The POPs face similar salary-related issues, which have resulted in the departure of multiple faculty members in recent years.

“Since 2016, nine professors of the practice, [a] majority of [which are] people of color, have left the SMFA. We really want to clarify our working conditions and make the SMFA a much more desirable place to work,” Jeannie Simms, a POP on the bargaining team, said.  

SOE graduate workers face a similar struggle.

“This is [the] only source of income for a lot of people. I've met a lot of people in our unit who have had to move because they couldn't afford the rent anymore. I've talked to people who can't afford to go back home for holidays,” Ahuja said. “A good chunk of our unit is also international. There's a huge amount of issues when you're trying to afford a plane ticket to go abroad.”

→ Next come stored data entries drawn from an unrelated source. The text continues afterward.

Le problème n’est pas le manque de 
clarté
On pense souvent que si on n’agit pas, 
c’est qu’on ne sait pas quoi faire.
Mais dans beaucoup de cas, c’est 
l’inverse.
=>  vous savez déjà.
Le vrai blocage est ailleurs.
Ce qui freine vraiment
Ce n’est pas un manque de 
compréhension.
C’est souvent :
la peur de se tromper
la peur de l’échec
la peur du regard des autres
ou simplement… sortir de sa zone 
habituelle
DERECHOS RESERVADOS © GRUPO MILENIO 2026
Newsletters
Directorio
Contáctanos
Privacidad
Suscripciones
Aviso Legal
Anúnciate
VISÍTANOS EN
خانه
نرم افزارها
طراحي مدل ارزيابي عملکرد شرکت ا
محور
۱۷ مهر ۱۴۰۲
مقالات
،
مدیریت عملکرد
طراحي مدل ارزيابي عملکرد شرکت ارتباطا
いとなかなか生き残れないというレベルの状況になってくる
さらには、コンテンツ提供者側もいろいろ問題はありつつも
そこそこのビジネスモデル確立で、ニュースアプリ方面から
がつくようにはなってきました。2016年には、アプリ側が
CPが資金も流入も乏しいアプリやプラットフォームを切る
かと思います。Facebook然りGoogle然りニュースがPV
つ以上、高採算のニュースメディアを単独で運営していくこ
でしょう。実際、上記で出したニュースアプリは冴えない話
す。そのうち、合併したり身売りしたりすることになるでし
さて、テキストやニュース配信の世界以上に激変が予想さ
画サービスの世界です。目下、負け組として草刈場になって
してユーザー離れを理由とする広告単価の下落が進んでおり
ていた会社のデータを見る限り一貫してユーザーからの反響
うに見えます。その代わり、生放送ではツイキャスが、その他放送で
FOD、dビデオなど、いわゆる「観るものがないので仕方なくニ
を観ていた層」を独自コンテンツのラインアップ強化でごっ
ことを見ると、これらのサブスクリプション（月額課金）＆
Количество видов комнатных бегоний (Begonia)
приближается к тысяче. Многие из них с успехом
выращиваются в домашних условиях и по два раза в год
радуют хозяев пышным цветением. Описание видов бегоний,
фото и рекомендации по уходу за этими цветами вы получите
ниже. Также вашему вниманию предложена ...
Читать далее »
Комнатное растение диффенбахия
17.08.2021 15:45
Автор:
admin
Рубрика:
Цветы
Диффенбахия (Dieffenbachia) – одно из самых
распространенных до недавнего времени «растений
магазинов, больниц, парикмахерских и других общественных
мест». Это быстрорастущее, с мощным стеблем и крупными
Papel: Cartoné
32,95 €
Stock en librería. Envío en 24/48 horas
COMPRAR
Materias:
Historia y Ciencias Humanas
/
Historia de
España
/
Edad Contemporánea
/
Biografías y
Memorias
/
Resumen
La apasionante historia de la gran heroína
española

Despite this, the SOE graduate workers’ bargaining sessions have yet to see significant progress towards wage increases, SOE graduate worker Bricker Like wrote in a statement to the Daily.

The groups have other bargaining points aside from salary and wages. The FTLs are asking for titles that reflect the work they do along with more equitable workloads, which is a demand shared by the SOE graduate workers and the POPs in the shared SEIU Local 509 petition for the three groups.

The SOE graduate workers have seen progress in non-salary areas of the negotiation, such as “a tentative agreement on the number of hours expected of a SOE graduate worker, extra pay for extra work, and the right of the SOE graduate worker to say “No” to extra work,” Like wrote.

However, the protest is emblematic of collective frustration among the three groups that many of their most important demands have yet to be addressed by the university.

“I'm [seeing] frustration at [the union members’] current situation and wanting the university to come together with us and actually acknowledge what we're dealing with right now, which is our wages, … our work-life balance,” Ahuja said.